A brunette girl wearing a grey shirt sits next to a blonde girl wearing a blue sweatshirt.
(Gabi Seifert • The Student Life)

CW: sexual assault

In a time of unreliable sex education, the aptly-titled Netflix original “Sex Education” offers a dedicated discussion on sex that conventional sources of education have failed to deliver. With its second season, “Sex Education” is changing the landscape for depicting sexual assault, in a way that is both powerful and memorable. 

The show follows Otis Milburn, a 16-year-old who is going through the final stages of puberty and having trouble navigating his sexuality. After realizing he has a skill for providing sex and relationship advice himself, Otis teams up with fellow student Maeve to start a sex advice clinic at school. In the most recent season, another character, Aimee, experiences an incident of sexual assault. 

“Sex Education” has always proved that it is unlike other TV shows by being willing to explore in-depth character arcs about issues like sexuality, friendships, slut-shaming and poverty. The second season proved to be no different than the first in terms of creating a compelling show that portrays difficult subjects in meaningful ways.

In the third episode, Aimee gets on a bus to surprise Maeve at school for her birthday. But during the trip, she is sexually assaulted by another passenger. 

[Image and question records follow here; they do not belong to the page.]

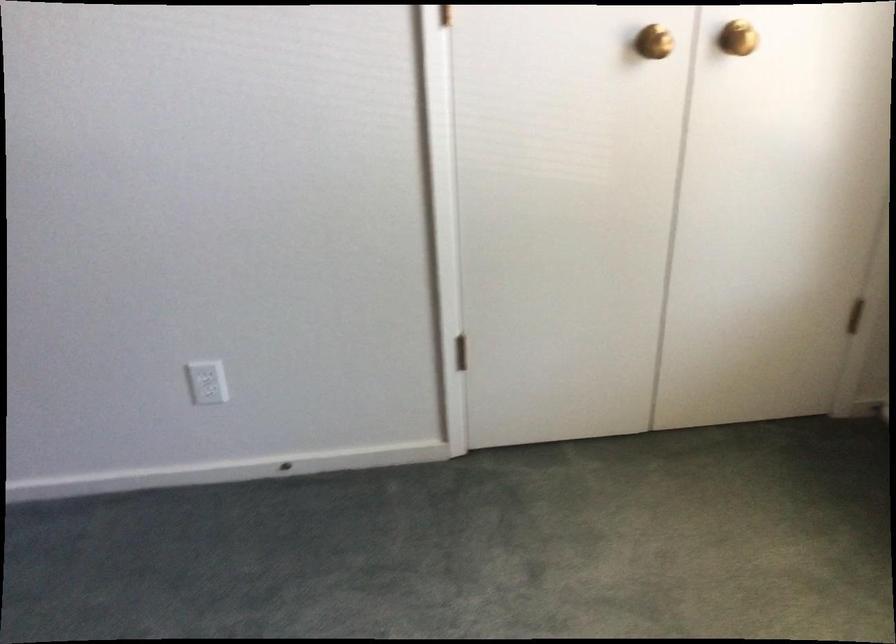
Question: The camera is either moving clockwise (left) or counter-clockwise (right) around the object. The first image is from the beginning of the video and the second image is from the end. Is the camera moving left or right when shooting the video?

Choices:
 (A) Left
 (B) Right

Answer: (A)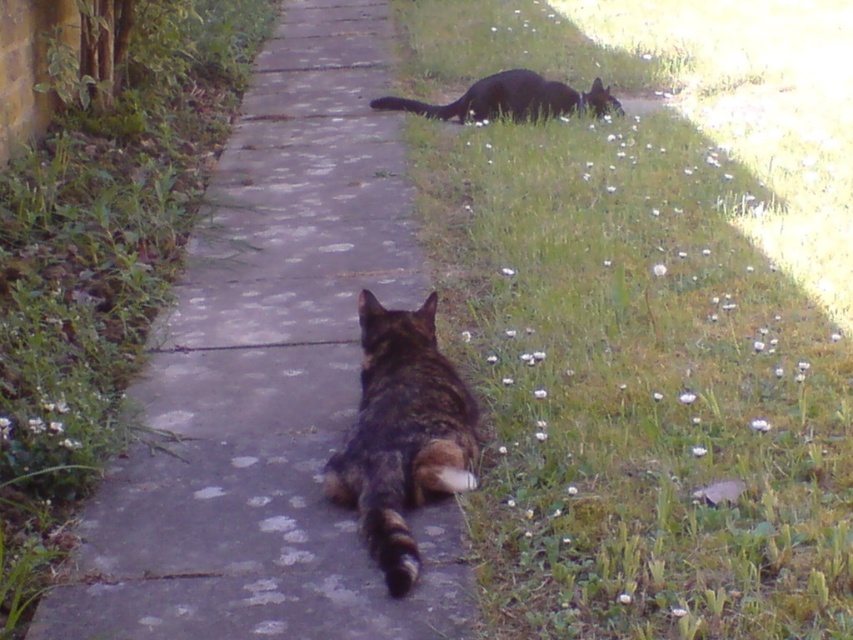
Question: Where is green grass at upper right located in relation to black fur cat at upper right in the image?

Choices:
 (A) above
 (B) below

Answer: (B)

Question: Observing the image, what is the correct spatial positioning of green grass at upper right in reference to black fur cat at upper right?

Choices:
 (A) below
 (B) above

Answer: (A)

Question: Estimate the real-world distances between objects in this image. Which object is farther from the tabby fur cat at center?

Choices:
 (A) black fur cat at upper right
 (B) gray concrete pavement at center
 (C) green grass at upper right

Answer: (A)

Question: Which point is farther to the camera?

Choices:
 (A) (151, 524)
 (B) (424, 432)
 (C) (689, 449)

Answer: (C)

Question: Is gray concrete pavement at center to the right of black fur cat at upper right from the viewer's perspective?

Choices:
 (A) no
 (B) yes

Answer: (A)

Question: Which point is farther from the camera taking this photo?

Choices:
 (A) (578, 109)
 (B) (238, 177)

Answer: (A)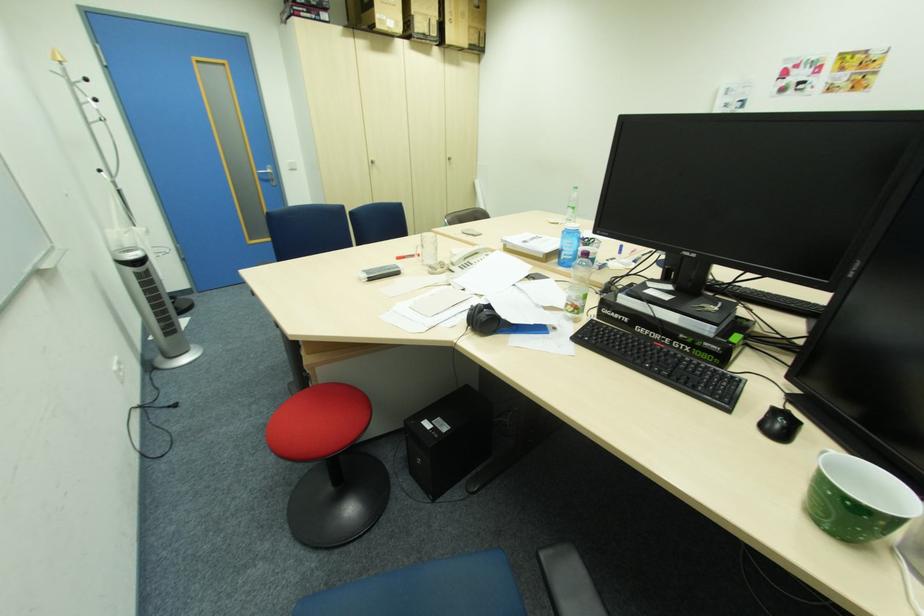
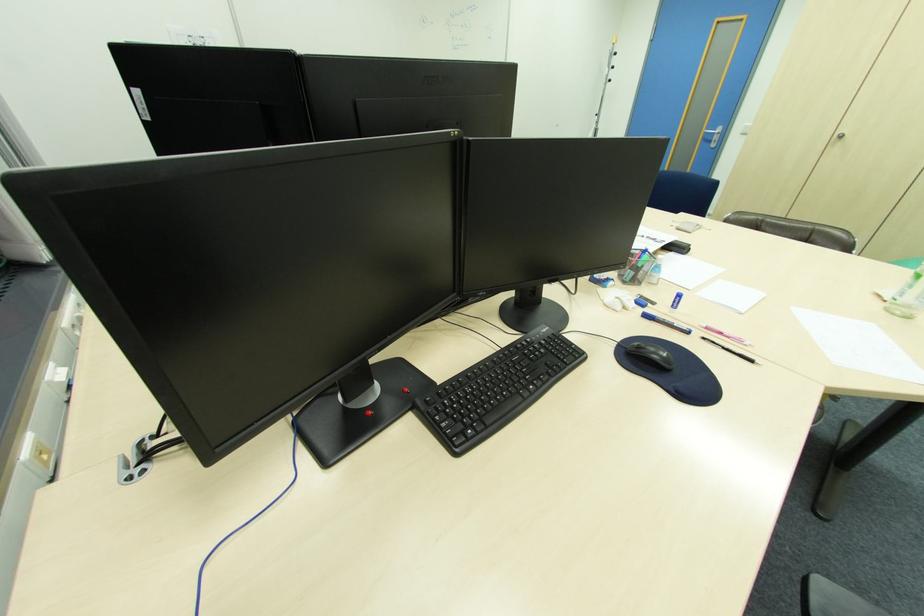
Where in the second image is the point corresponding to point (272, 177) from the first image?

(713, 139)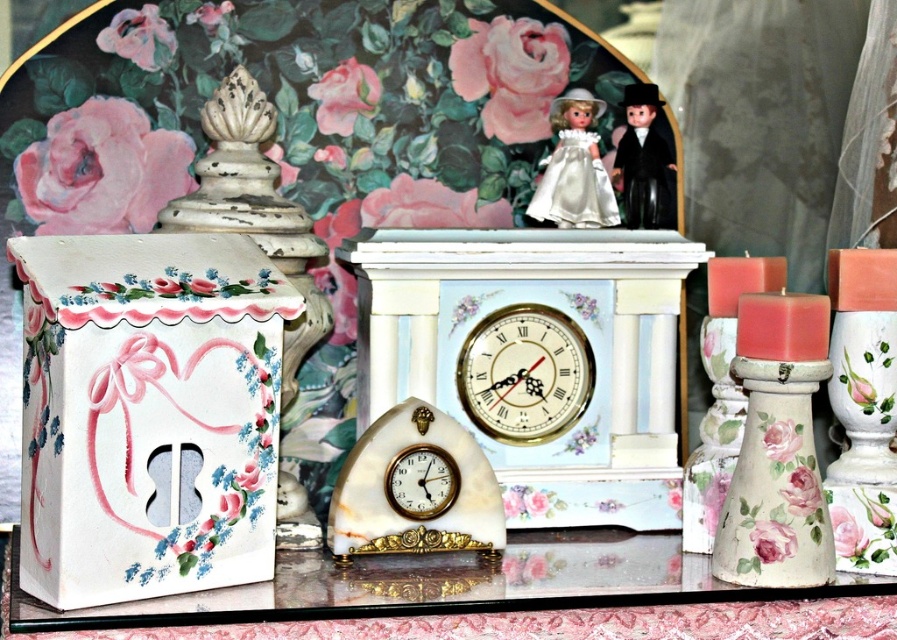
Based on the photo, does white marble table at center have a smaller size compared to gold metallic clock at center?

No.

Identify the location of white marble table at center. (442, 584).

Does point (632, 580) lie in front of point (410, 515)?

Yes, point (632, 580) is closer to viewer.

I want to click on white marble table at center, so click(442, 584).

What do you see at coordinates (442, 584) in the screenshot?
I see `white marble table at center` at bounding box center [442, 584].

Does point (551, 579) lie behind point (558, 212)?

No, (551, 579) is closer to viewer.

At what (x,y) coordinates should I click in order to perform the action: click on white marble table at center. Please return your answer as a coordinate pair (x, y). This screenshot has width=897, height=640. Looking at the image, I should click on (442, 584).

Who is more distant from viewer, (529,397) or (417,502)?

The point (529,397) is behind.

Describe the element at coordinates (525, 372) in the screenshot. I see `white marble clock at center` at that location.

Find the location of `white marble clock at center`. white marble clock at center is located at coordinates (525, 372).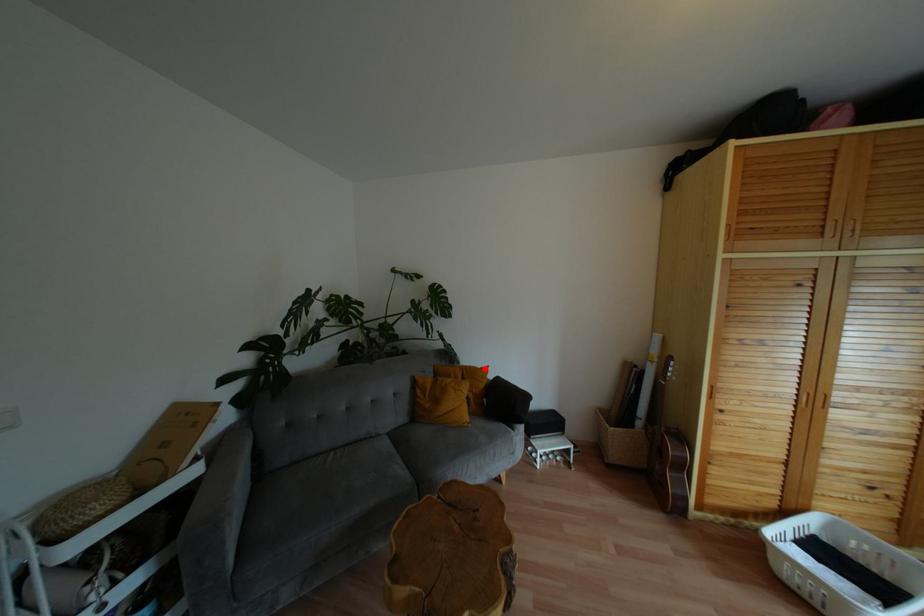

In the episodes following, Aimee is confronted with the trauma following her sexual assault. She has trouble getting intimate with her boyfriend and walks everywhere because she finds herself unable to get back on the bus. The way that “Sex Education” handles sexual assault shows the reality that sexual assault survivors aren’t able to just heal within a 20- or 45-minute TV episode. 

In episode seven, six of the main female characters find themselves in detention. Their assignment is to find one thing that bonds them together as women and present it by the end of their time in punishment.

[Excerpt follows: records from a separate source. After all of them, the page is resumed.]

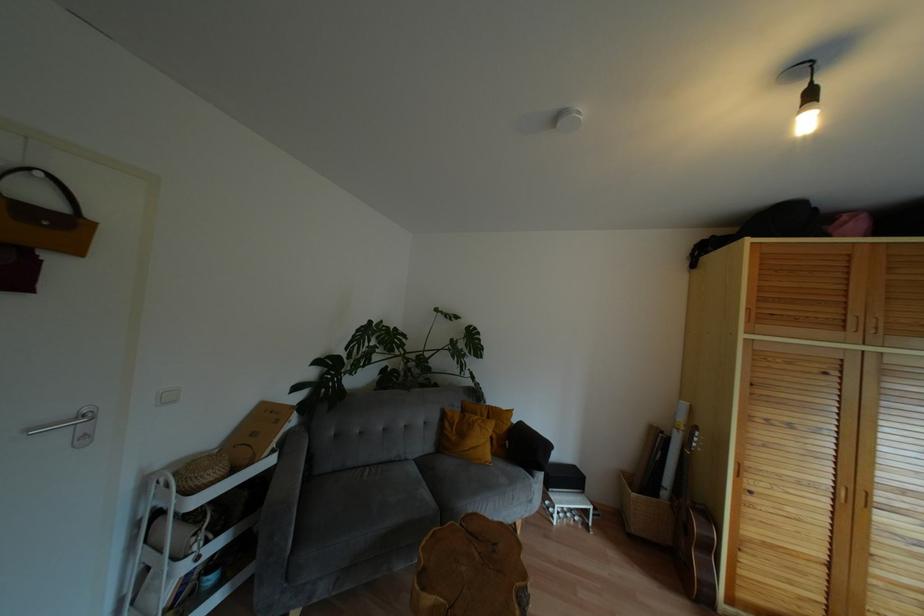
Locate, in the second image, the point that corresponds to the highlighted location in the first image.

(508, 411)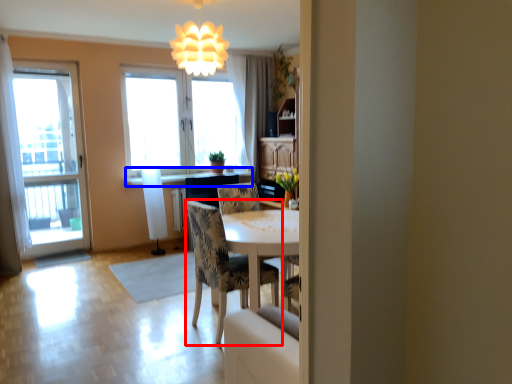
Question: Which of the following is the farthest to the observer, chair (highlighted by a red box) or counter top (highlighted by a blue box)?

Choices:
 (A) chair
 (B) counter top

Answer: (B)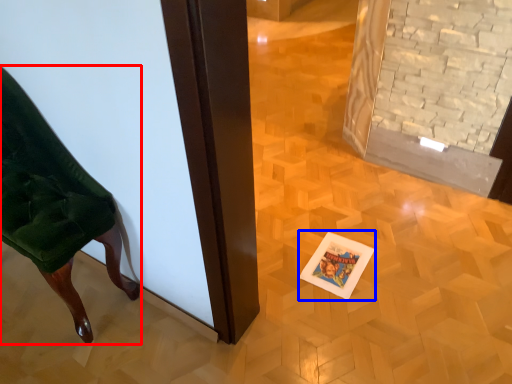
Question: Which object is closer to the camera taking this photo, furniture (highlighted by a red box) or postcard (highlighted by a blue box)?

Choices:
 (A) furniture
 (B) postcard

Answer: (A)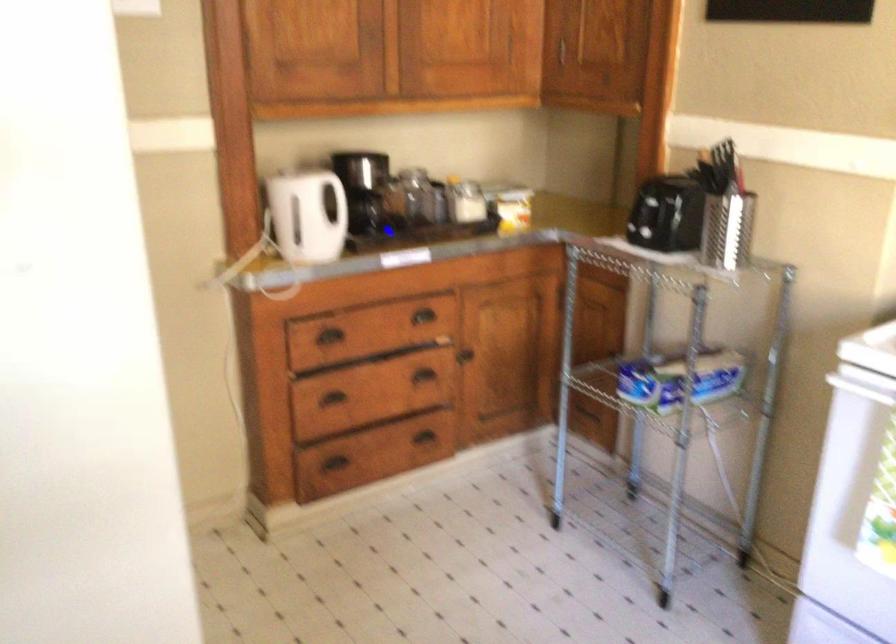
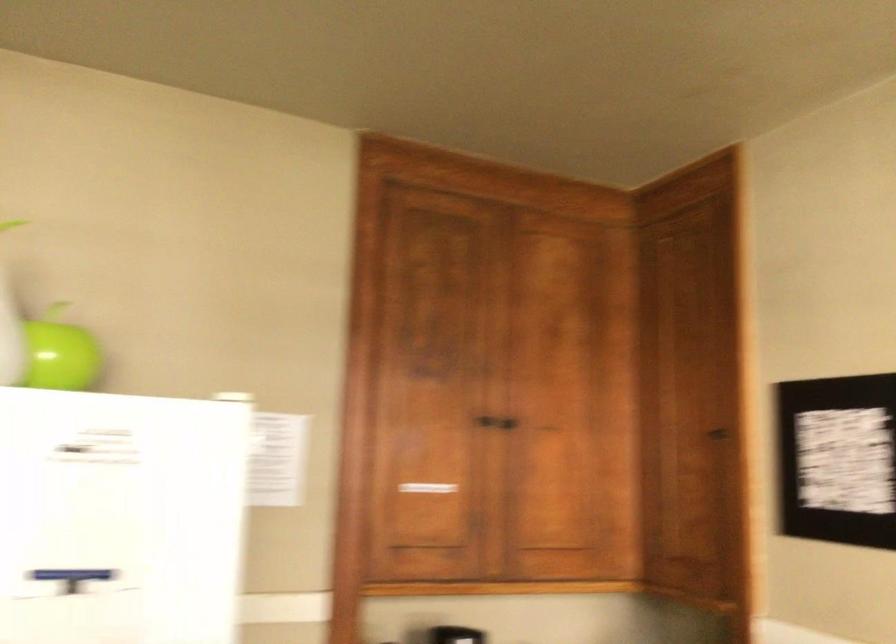
Question: How did the camera likely rotate?

Choices:
 (A) Left
 (B) Right
 (C) Up
 (D) Down

Answer: (C)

The girls initially feel that the assignment is hopeless, and petty fights break out. Aimee then opens up about what happened to her on the bus, and it becomes clear that all of the girls have experienced unwanted sexual attention. The episode ends with the girls getting out their rage by smashing objects, as well as the whole group getting on the bus the next day. Even though all of the girls are different, they are brought together by a need to help Aimee heal. 

Even though Aimee has been empowered by the experience with her friends, the show makes it clear that she still needs time to heal. Aimee’s assault wasn’t put in the show to further another character’s arc or to catalyze redemption for a disliked character. It was based on one of the creator’s own experiences, with the intention of educating viewers about sexual assault and how it affects survivors. 

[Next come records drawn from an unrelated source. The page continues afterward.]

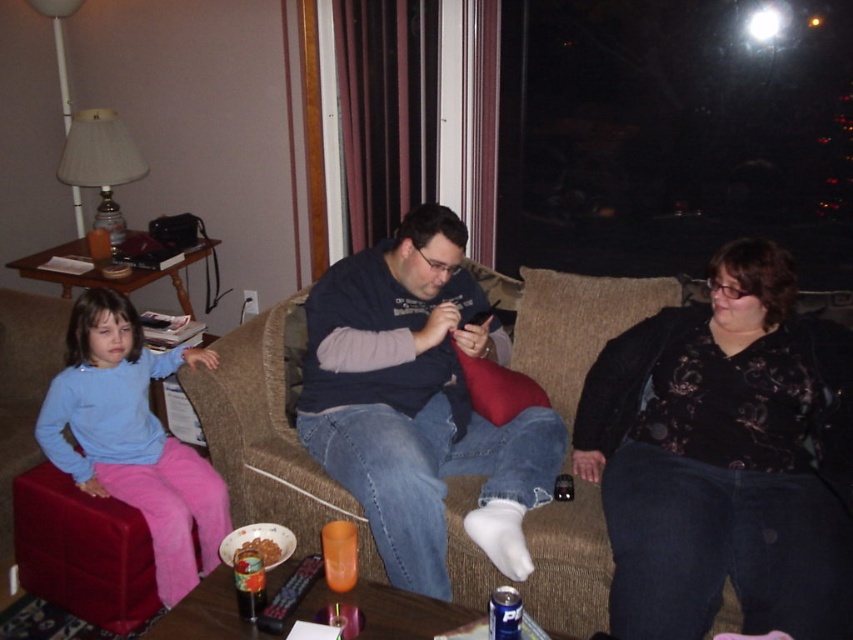
Question: Is black floral sweater at center positioned behind brown fabric couch at center?

Choices:
 (A) yes
 (B) no

Answer: (B)

Question: Which object is closer to the camera taking this photo?

Choices:
 (A) brown fabric couch at center
 (B) light blue fleece sweater at lower left
 (C) black floral sweater at center

Answer: (C)

Question: Which point is closer to the camera?

Choices:
 (A) brown fabric couch at center
 (B) dark blue sweater at center
 (C) light blue fleece sweater at lower left
 (D) black floral sweater at center

Answer: (D)

Question: Can you confirm if dark blue sweater at center is positioned to the right of light blue fleece sweater at lower left?

Choices:
 (A) no
 (B) yes

Answer: (B)

Question: Is black floral sweater at center wider than light blue fleece sweater at lower left?

Choices:
 (A) no
 (B) yes

Answer: (B)

Question: Which is farther from the dark blue sweater at center?

Choices:
 (A) brown fabric couch at center
 (B) light blue fleece sweater at lower left
 (C) shiny chocolate bar at lower center
 (D) black floral sweater at center

Answer: (C)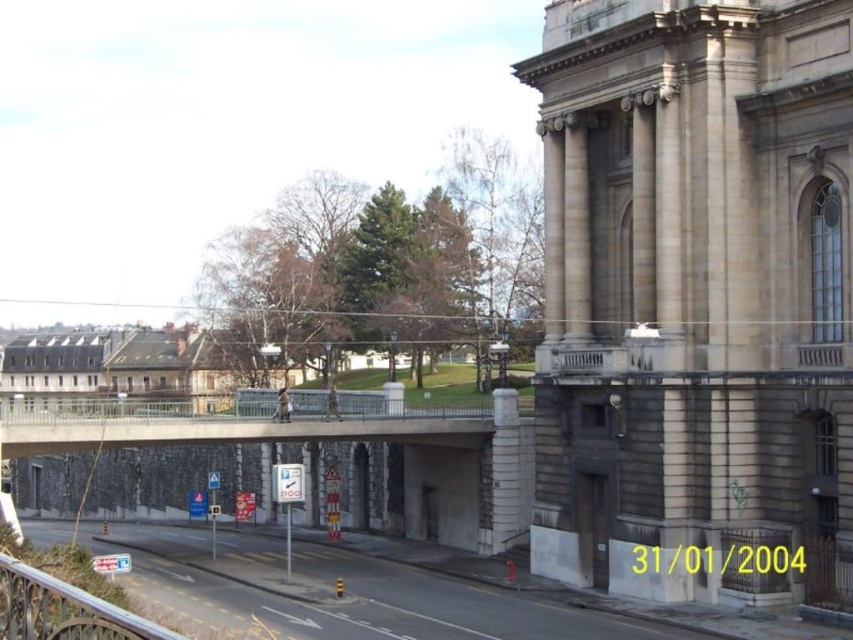
You are a delivery truck driver who needs to cross the metallic gray bridge at center. The truck is 2.5 meters wide. Can you safely pass through the bridge if the metallic silver railing at lower left is only 1.8 meters wide?

The metallic gray bridge at center is wider than the metallic silver railing at lower left, which is 1.8 meters wide. Since the bridge is wider, the truck can safely pass through as its width is 2.5 meters.

You are a photographer planning to capture the metallic gray bridge at center and the metallic silver railing at lower left in a single shot. Given their height difference, which object will appear larger in the photo?

The metallic gray bridge at center will appear larger in the photo because it is much taller than the metallic silver railing at lower left.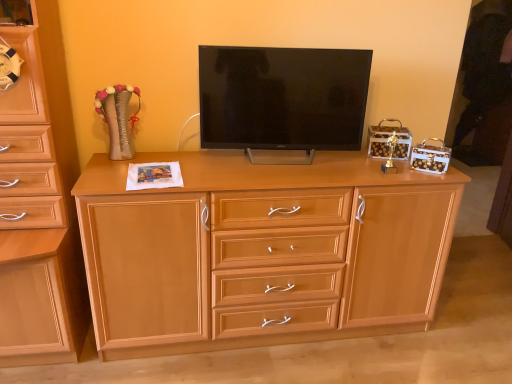
Locate an element on the screen. The height and width of the screenshot is (384, 512). vacant area that is in front of matte black tv at center is located at coordinates (274, 174).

There have been other shows that have portrayed sexual assault in a similar way, including “Veronica Mars.” Veronica goes through the healing process from her assault in a similar way to Aimee, in which trauma is explored throughout multiple episodes.

But in shows such as “Gossip Girl,” sexual assault is almost explicitly depicted, with no mention of it being wrong. The perpetrator is even given a kind of redemption arc later in the series. In other cases, such as “13 Reasons Why,” the show had a negative effect — it was widely criticized for its harmful representation of suicide, sexual assault and self-harm, making its popularity concerning.

“Sex Education” opts to take a different approach. While the show can’t replace the widespread education reform that needs to take place, it has the ability to come pretty close. 

Since its debut, “Sex Education” has gained a 94 percent rating on Rotten Tomatoes and dozens of glowing reviews, not to mention a wide reach among teenagers and young people. Netflix has an incredible capacity to connect with people, making shows like “Sex Education” highly influential and important. 

Claire DuMont SC ’23 is one of TSL’s TV columnists. She is from Manhattan Beach, California and loves her dogs, cats and talking about TV (obviously). Her current favorite show is “Succession.”